Avec rigueur et distance, ce film met en images les procès verbaux de l'époque et les confessions du meurtrier. René Allio ne se permet ici aucun artifice, aucun jugement. Son récit est brut, austère. Mais il laisse sourdre une émotion d'une rare profondeur. On n'est pas prêt d'oublier les mots simples, forts (et d'une étonnante qualité littéraire) de Pierre Rivière. Lui qui a sacrifié une partie de sa famille (et qui s'est sacrifié) pour libérer son père de l'emprise de son épouse et lui permettre d'être enfin heureux. On n'est pas prêt d'oublier le visage de l'acteur Claude Hébert (non professionnel, comme la plupart des interprètes), à la fois innocent et farouche. On n'oubliera pas non plus ce tableau juste et dur de la vie paysanne au XIXe siècle. Au-delà de la question de la responsabilité des crimes (lucidité ou folie ?), c'est le drame social qui prime dans ce film. Et l'acte d'amour et de mort d'un jeune homme fragile.

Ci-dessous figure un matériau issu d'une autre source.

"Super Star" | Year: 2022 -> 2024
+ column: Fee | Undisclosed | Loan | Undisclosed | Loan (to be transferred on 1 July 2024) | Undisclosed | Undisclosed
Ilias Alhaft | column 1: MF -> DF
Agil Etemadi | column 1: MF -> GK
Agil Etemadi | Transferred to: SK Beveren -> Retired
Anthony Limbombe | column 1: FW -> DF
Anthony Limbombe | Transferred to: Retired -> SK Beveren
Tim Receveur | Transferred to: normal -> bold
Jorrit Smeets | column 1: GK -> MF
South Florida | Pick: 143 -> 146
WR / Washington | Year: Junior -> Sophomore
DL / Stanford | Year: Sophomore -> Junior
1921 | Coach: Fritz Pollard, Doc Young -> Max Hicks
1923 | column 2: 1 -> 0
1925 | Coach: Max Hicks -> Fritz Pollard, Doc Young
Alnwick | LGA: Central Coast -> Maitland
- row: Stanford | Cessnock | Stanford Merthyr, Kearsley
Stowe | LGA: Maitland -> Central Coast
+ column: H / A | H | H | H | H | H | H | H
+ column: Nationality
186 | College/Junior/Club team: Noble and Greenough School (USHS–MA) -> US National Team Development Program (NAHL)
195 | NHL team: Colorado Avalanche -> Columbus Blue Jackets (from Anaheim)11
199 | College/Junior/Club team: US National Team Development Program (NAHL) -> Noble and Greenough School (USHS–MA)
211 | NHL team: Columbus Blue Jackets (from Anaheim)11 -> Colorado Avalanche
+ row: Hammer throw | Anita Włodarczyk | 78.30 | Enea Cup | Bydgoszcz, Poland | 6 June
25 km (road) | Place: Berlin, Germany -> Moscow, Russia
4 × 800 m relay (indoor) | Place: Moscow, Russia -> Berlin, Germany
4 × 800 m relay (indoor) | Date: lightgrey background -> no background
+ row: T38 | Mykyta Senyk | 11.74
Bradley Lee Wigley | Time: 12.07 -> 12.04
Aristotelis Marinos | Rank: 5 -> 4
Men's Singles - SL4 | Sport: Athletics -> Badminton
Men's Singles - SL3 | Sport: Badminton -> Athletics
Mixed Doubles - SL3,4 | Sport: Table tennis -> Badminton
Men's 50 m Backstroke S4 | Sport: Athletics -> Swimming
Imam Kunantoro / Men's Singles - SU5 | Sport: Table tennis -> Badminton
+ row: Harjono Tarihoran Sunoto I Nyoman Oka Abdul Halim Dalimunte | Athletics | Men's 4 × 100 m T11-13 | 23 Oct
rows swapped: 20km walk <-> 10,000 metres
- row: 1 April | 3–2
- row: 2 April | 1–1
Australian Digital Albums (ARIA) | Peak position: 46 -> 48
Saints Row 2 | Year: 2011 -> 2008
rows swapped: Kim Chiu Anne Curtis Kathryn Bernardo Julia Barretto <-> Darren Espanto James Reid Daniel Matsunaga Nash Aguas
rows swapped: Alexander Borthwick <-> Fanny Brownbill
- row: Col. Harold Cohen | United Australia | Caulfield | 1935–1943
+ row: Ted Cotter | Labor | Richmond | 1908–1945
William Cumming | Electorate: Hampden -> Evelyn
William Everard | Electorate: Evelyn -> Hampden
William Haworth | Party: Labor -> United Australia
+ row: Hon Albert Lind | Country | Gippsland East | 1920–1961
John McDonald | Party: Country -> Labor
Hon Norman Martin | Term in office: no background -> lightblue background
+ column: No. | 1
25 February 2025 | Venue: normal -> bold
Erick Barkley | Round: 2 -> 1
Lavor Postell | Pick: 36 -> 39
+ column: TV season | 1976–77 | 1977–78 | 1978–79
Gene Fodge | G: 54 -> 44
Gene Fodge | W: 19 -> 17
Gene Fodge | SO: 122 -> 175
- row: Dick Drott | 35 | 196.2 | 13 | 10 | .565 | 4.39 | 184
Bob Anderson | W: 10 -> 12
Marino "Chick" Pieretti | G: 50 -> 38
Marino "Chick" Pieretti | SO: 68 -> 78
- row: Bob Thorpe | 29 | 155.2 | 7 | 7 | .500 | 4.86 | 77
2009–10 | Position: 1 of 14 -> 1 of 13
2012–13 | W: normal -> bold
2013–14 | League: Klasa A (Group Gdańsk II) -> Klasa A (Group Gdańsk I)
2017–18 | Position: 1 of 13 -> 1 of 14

Un film absolument saisissant, dont le sujet lui-même est problématique : Peut-on excuser l'impardonnable ? Qu'est-ce que, au final, décrit le mieux l'humain ? L'impossibilité que l'on a à le définir ? Son humanité profonde ? Sa faculté à réaliser l'impensable ?
De plus, le fim, tiré d'une histoire vraie, s'appuie sur un certain nombre de pièces à conviction d'époque, le tout pour un résultat époustouflant : on en vient à ne plus savoir quoi penser, quand le penser, ni pourquoi ces certitudes s'ancrent en nous malgré leur manque évident de cohérence dans un "cadre classique".
Et qui, au final, nous pousse à nous interroger sur nous-mêmes : si nous sommes capables de comprendre un tel geste, ne serions-nous pas également capable de le commettre ?
Un film très intéressant et très riche d'un point de vue psychologique, mais également très touchant et très beau à voir.
Un bon docu-fiction très bien réalisé pour l'époque qui nous dresse la vie de Pierre Rivière, reconnu coupable d'avoir égorgé un epartie de sa famille. Le sujet est traité sans manicheisme, ce qui en fait sa force.